Task to complete:
For each line below that includes the word "лучше", make a copy.

◆ ◆ ◆ ◆ ◆

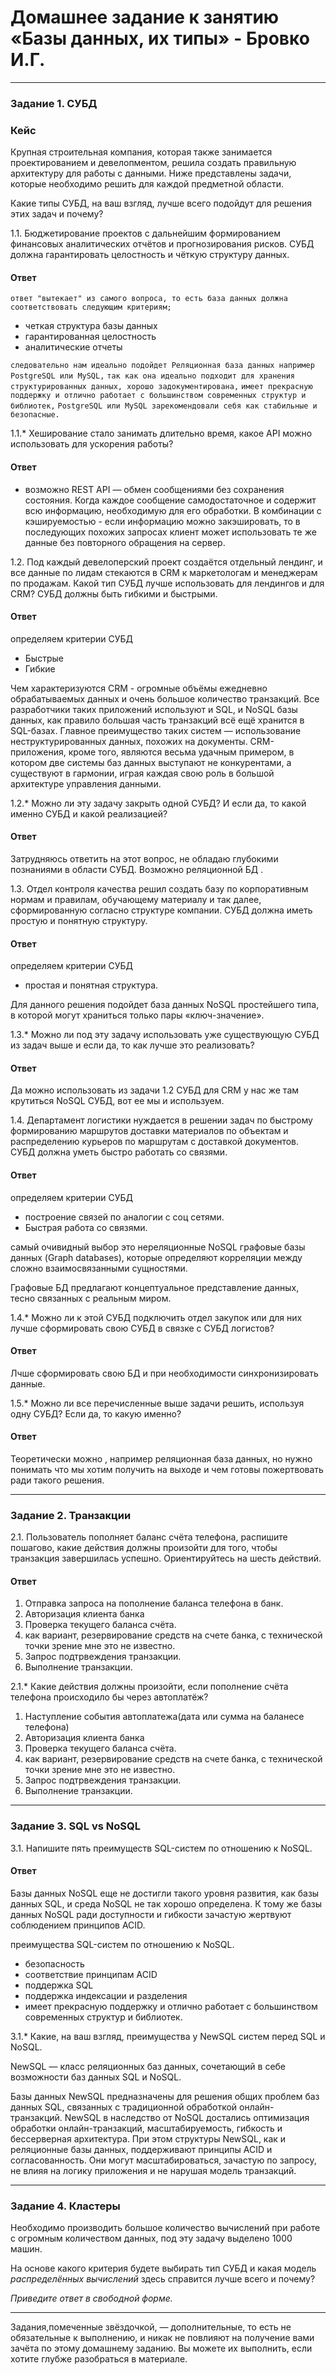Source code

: # Домашнее задание к занятию «Базы данных, их типы» - Бровко И.Г.
---

### Задание 1. СУБД

### Кейс
Крупная строительная компания, которая также занимается проектированием и девелопментом, решила создать 
правильную архитектуру для работы с данными. Ниже представлены задачи, которые необходимо решить для
каждой предметной области. 

Какие типы СУБД, на ваш взгляд, лучше всего подойдут для решения этих задач и почему? 
 
1.1. Бюджетирование проектов с дальнейшим формированием финансовых аналитических отчётов и прогнозирования рисков.
СУБД должна гарантировать целостность и чёткую структуру данных.
#### Ответ
`ответ "вытекает" из самого вопроса, то есть база данных должна соответствовать следующим критериям;`
* четкая структура базы данных
* гарантированная целостность
* аналитические отчеты

`следовательно нам идеально подойдет Реляционная база данных например PostgreSQL или MySQL,`
`так как она идеально подходит для хранения структурированных данных, хорошо задокументирована,`
`имеет прекрасную поддержку и отлично работает с большинством современных структур и библиотек,`
`PostgreSQL или MySQL зарекомендовали себя как стабильные и безопасные.`

1.1.* Хеширование стало занимать длительно время, какое API можно использовать для ускорения работы? 
#### Ответ
* возможно REST API — обмен сообщениями без сохранения состояния.
Когда каждое сообщение самодостаточное и содержит всю информацию, необходимую для его обработки.
В комбинации с кэшируемостью - если информацию можно закэшировать, то в последующих похожих запросах клиент может использовать те же данные без повторного обращения на сервер.

1.2. Под каждый девелоперский проект создаётся отдельный лендинг, и все данные по лидам стекаются в CRM к 
маркетологам и менеджерам по продажам. Какой тип СУБД лучше использовать для лендингов и для CRM? 
СУБД должны быть гибкими и быстрыми.
#### Ответ
определяем критерии СУБД
* Быстрые
* Гибкие

Чем характеризуются CRM - огромные объёмы ежедневно обрабатываемых данных и очень большое количество транзакций.
Все разработчики таких приложений используют и SQL, и NoSQL базы данных, как правило большая часть транзакций всё ещё хранится в SQL-базах.
Главное преимущество таких систем — использование неструктурированных данных, похожих на документы.
CRM-приложения, кроме того, являются весьма удачным примером, в котором две системы баз данных выступают не конкурентами, а существуют в гармонии, играя каждая свою роль в большой архитектуре управления данными.

1.2.* Можно ли эту задачу закрыть одной СУБД? И если да, то какой именно СУБД и какой реализацией?
#### Ответ

Затрудняюсь ответить на этот вопрос, не обладаю глубокими познаниями в области СУБД.
Возможно реляционной БД .

1.3. Отдел контроля качества решил создать базу по корпоративным нормам и правилам, обучающему материалу 
и так далее, сформированную согласно структуре компании. СУБД должна иметь простую и понятную структуру.
#### Ответ
определяем критерии СУБД
* простая и понятная структура.

Для данного решения подойдет база данных NoSQL простейшего типа, в которой могут храниться только пары «ключ-значение».

1.3.* Можно ли под эту задачу использовать уже существующую СУБД из задач выше и если да, то как лучше это 
реализовать?
#### Ответ
Да можно использовать из задачи 1.2 СУБД для CRM у нас же там крутиться NoSQL СУБД, вот ее мы и используем.

1.4. Департамент логистики нуждается в решении задач по быстрому формированию маршрутов доставки материалов 
по объектам и распределению курьеров по маршрутам с доставкой документов. СУБД должна уметь быстро работать
со связями.
#### Ответ
определяем критерии СУБД
* построение связей по аналогии с соц сетями.
* Быстрая работа со связями.

самый очивидный выбор это нереляционные NoSQL графовые базы данных (Graph databases), которые определяют корреляции между сложно взаимосвязанными сущностями.

Графовые БД предлагают концептуальное представление данных, тесно связанных с реальным миром. 


1.4.* Можно ли к этой СУБД подключить отдел закупок или для них лучше сформировать свою СУБД в связке с СУБД 
логистов?
#### Ответ
Лчше сформировать свою БД и при необходимости синхронизировать данные.

1.5.* Можно ли все перечисленные выше задачи решить, используя одну СУБД? Если да, то какую именно?
#### Ответ
Теоретически можно , например реляционная база данных, но нужно понимать что мы хотим получить на выходе и чем готовы пожертвовать ради такого решения.

---

### Задание 2. Транзакции

2.1. Пользователь пополняет баланс счёта телефона, распишите пошагово, какие действия должны произойти для того, чтобы 
транзакция завершилась успешно. Ориентируйтесь на шесть действий.
#### Ответ
1. Отправка запроса на пополнение баланса телефона в банк.
2. Авторизация клиента банка
3. Проверка текущего баланса счёта.
4. как вариант, резервирование средств на счете банка, с технической точки зрение мне это не известно.
5. Запрос подтрвеждения транзакции.
6. Выполнение транзакции.


2.1.* Какие действия должны произойти, если пополнение счёта телефона происходило бы через автоплатёж?

1. Наступление события автоплатежа(дата или сумма на баланесе телефона)
2. Авторизация клиента банка
3. Проверка текущего баланса счёта.
4. как вариант, резервирование средств на счете банка, с технической точки зрение мне это не известно.
5. Запрос подтрвеждения транзакции.
6. Выполнение транзакции.

---

### Задание 3. SQL vs NoSQL

3.1. Напишите пять преимуществ SQL-систем по отношению к NoSQL. 
#### Ответ

Базы данных NoSQL еще не достигли такого уровня развития, как базы данных SQL, и среда NoSQL не так хорошо определена. К тому же базы данных NoSQL ради доступности и гибкости зачастую жертвуют соблюдением принципов ACID.

преимущества SQL-систем по отношению к NoSQL.
* безопасность
* соответствие принципам ACID
* поддержка SQL
* поддержка индексации и разделения
* имеет прекрасную поддержку и отлично работает с большинством современных структур и библиотек.

3.1.* Какие, на ваш взгляд, преимущества у NewSQL систем перед SQL и NoSQL.

NewSQL — класс реляционных баз данных, сочетающий в себе возможности баз данных SQL и NoSQL.

Базы данных NewSQL предназначены для решения общих проблем баз данных SQL, связанных с традиционной обработкой онлайн-транзакций. NewSQL в наследство от NoSQL достались оптимизация обработки онлайн-транзакций, масштабируемость, гибкость и бессерверная архитектура. При этом структуры NewSQL, как и реляционные базы данных, поддерживают принципы ACID и согласованность. Они могут масштабироваться, зачастую по запросу, не влияя на логику приложения и не нарушая модель транзакций.

---

### Задание 4. Кластеры

Необходимо производить большое количество вычислений при работе с огромным количеством данных, под эту задачу 
выделено 1000 машин. 

На основе какого критерия будете выбирать тип СУБД и какая модель *распределённых вычислений* 
здесь справится лучше всего и почему?

*Приведите ответ в свободной форме.*

---

Задания,помеченные звёздочкой, — дополнительные, то есть не обязательные к выполнению, и никак не повлияют на получение вами зачёта по этому домашнему заданию. Вы можете их выполнить, если хотите глубже разобраться в материале.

◆ ◆ ◆ ◆ ◆

Response area:
Какие типы СУБД, на ваш взгляд, лучше всего подойдут для решения этих задач и почему? 
маркетологам и менеджерам по продажам. Какой тип СУБД лучше использовать для лендингов и для CRM? 
1.3.* Можно ли под эту задачу использовать уже существующую СУБД из задач выше и если да, то как лучше это 
1.4.* Можно ли к этой СУБД подключить отдел закупок или для них лучше сформировать свою СУБД в связке с СУБД 
здесь справится лучше всего и почему?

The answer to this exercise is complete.